The Truth About Shia LaBeouf's Repeated Plagiarism

Shia LaBeouf struck fame with the role of Louis Stevens in Disney Channel's Even Stevens, winning a Daytime Emmy in 2003. He then starred in massive blockbusters such as Disturbia, Indiana Jones and the Kingdom of the Crystal Skull, and three of Michael Bay's Transformers films — seamlessly making his transition to a reputable A-list Hollywood figure. But off-camera, the actor's behavior has become stranger than fiction. 

In 2013, the Los Angeles native attended a Berlin film festival wearing a paper bag that read "I'm Not Famous Anymore," and in 2014, he was arrested after making a scene at a Broadway performance of Cabaret. The star admitted that he "f**ked up" when he made racist statements about a police officer in Savannah, Ga. in 2017. Amidst the legal problems, strange publicity stunts, and other eyebrow-raising antics, to ignore LaBeouf's bouts with plagiarism would be leaving Holes in the story.

Since 2013, it seems the actor has been caught multiple times lifting unattributed quotes and other people's material for projects, for apologies ... and for his apologies for plagiarized apologies. Here's the truth about LaBeouf's plagiarism problem.

Shia LaBeouf plagiarized his apology for plagiarizing

Shia LaBeouf premiered his first short film,, at the 2012 Cannes Film Festival, but when the star posted the short online, viewers grew suspicious. It seemed the film was astoundingly similar to a graphic novel by Daniel Clowes, best known for Ghost World, which was itself turned into a film.

"I've never spoken to or met Mr. LaBeouf," Clowes told BuzzFeed in 2013. "I've never even seen one of his films that I can recall — and I was shocked, to say the least, when I saw that he took the script and even many of the visuals from a very personal story I did six or seven years ago and passed it off as his own work. I actually can't imagine what was going through his mind."

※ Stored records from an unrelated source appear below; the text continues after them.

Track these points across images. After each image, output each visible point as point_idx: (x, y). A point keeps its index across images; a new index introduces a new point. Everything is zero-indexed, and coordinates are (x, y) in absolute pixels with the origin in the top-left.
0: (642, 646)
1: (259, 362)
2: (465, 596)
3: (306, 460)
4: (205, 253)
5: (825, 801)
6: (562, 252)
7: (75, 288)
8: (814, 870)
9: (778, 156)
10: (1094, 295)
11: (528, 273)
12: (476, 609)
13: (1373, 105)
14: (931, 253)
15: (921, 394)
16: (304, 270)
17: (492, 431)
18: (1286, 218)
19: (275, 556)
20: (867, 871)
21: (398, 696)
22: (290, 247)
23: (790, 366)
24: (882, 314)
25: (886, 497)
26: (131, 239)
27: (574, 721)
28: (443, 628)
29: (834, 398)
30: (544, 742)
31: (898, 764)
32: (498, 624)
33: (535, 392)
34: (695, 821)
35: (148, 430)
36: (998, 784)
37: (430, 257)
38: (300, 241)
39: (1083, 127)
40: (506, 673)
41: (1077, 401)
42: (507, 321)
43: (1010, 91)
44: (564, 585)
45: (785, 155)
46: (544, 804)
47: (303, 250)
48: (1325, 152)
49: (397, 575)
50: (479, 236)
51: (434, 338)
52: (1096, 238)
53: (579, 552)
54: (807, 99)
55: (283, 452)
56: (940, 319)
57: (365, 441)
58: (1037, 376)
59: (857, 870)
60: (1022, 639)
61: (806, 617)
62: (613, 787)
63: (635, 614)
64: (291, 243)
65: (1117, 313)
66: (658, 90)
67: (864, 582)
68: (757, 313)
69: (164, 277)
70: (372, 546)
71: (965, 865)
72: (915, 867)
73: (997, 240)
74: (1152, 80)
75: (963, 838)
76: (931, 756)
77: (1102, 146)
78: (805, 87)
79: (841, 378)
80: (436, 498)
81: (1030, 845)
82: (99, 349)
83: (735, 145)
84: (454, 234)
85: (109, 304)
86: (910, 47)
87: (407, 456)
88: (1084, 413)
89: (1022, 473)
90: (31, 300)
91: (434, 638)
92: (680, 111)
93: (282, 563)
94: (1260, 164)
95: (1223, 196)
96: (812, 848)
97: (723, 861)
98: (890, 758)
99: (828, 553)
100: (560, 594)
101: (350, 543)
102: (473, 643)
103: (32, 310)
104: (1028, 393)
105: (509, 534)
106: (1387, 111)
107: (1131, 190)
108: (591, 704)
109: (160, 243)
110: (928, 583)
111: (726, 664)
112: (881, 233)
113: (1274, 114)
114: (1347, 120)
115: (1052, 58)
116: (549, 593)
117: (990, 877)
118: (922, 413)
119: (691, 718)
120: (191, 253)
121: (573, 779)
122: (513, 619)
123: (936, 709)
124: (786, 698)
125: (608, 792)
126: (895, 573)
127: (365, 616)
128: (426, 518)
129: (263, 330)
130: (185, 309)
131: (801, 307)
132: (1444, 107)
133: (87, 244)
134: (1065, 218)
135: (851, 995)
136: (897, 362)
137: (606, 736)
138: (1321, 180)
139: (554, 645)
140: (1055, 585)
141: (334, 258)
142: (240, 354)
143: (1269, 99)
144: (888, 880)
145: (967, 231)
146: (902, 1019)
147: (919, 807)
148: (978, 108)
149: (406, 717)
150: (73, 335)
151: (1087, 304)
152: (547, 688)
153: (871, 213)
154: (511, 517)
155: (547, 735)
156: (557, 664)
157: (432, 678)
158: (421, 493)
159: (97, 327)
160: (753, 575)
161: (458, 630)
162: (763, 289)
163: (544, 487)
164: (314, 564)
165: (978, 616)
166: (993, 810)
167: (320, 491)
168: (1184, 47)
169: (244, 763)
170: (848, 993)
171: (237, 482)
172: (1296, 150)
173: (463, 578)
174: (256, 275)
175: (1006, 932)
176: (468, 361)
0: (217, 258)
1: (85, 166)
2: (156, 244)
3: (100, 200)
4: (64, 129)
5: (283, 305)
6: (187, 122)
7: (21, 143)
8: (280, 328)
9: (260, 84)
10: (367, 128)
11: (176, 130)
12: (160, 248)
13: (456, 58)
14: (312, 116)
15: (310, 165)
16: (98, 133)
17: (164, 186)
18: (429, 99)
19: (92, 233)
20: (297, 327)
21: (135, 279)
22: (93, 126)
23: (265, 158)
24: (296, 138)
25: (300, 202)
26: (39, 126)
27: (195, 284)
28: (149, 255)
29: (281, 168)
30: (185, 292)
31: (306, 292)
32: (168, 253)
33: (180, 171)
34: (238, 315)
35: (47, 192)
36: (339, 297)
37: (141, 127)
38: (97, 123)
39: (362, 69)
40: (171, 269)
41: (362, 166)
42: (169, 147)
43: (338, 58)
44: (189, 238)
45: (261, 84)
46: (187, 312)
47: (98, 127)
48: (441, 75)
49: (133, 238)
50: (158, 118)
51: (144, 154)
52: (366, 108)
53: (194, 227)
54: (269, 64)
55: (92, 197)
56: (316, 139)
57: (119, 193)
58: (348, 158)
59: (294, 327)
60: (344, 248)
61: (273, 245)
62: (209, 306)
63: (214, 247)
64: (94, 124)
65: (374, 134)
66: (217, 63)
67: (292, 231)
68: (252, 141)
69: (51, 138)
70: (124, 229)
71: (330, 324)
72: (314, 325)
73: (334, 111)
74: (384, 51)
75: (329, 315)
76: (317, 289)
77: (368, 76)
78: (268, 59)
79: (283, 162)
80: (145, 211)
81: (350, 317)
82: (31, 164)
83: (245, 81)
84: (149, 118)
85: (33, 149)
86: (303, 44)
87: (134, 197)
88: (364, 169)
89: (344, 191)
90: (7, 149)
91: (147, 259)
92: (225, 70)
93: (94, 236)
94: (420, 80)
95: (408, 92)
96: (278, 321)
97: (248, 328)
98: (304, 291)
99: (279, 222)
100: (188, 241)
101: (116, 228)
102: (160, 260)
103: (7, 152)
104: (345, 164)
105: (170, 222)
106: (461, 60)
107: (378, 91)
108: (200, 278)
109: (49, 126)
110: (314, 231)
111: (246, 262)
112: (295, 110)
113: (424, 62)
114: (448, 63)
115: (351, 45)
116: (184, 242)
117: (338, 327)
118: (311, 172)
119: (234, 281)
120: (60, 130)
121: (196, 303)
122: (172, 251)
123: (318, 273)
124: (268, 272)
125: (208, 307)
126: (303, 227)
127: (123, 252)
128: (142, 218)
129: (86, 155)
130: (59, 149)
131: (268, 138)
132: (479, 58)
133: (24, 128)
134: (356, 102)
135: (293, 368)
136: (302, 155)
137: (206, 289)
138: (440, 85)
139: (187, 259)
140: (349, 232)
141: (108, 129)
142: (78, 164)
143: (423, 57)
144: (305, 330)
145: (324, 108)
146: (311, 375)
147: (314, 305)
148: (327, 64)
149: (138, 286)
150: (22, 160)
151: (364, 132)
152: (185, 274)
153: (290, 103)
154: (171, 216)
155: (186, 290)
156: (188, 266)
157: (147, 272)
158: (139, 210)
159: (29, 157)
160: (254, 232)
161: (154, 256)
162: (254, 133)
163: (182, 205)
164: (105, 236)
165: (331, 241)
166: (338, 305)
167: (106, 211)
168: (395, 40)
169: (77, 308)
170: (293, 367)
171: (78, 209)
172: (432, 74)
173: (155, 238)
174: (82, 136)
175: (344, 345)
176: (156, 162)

LaBeouf posted an apology to Twitter that itself seemed partially plagiarized. "In my excitement and naiveté as an amateur filmmaker, I got lost in the creative process and neglected to follow proper accreditation," he said, in part. "Copying isn't particularly creative work. Being inspired by someone else's idea to produce something new and different IS creative work," LaBeouf also tweeted at the time.

According to Wired, a Yahoo! Answers user had previously written an explanation for plagiarism that was nearly identical to LaBeouf's aforementioned statement. "Being inspired by someone else's idea to produce something new and different IS creative work, and it may even revolutionize the 'stolen' concept," someone reportedly posted years before LaBeouf's response. 

And that wasn't the end of it.

Shia LaBeouf's copycat ways continued

Shia LaBeouf's originality was called into question again when he decided to become a comic book artist. The Honey Boy star self-published two original comic books in 2012, but BuzzFeed reported that he lifted many lines directly from author Charles Bukowski.

In 2013, LaBeouf quit what would have been his first Broadway show, Orphans, due to "creative differences," but according to Entertainment Weekly, the real reason for the split was because LaBeouf clashed with co-star Alec Baldwin. LaBeouf later explained his departure by tweeting a screenshot of an apology apparently emailed to Baldwin and the cast, but that also seemed to be plagiarized. According to Time, LaBeouf mystifyingly lifted much of his apology from a 2009 piece in Esquire magazine. He got called out yet again, this time by the Esquire reporter. True to form, LaBeouf justified his plagiarism by tweeting an unattributed David Mammet quote.

According to Time, LaBeauf has since lifted the description for his Campaign book project on his website from an online journal, and remember that paper bag on the head red carpet stunt from 2013? He may have even stolen that statement from friend and collaborator Sia, who wore a paper bag on the cover of Billboard prior to LaBeouf. 

It's not clear if LaBeouf's plagiarism is a product of his troubled past, purely accidental, or perhaps part of a larger piece of performance art that he has yet to reveal. If it's the latter, kudos to him. If it's not, Shia would be wise to to remember that the internet is always three steps ahead and plugging quotes into Google search never fails.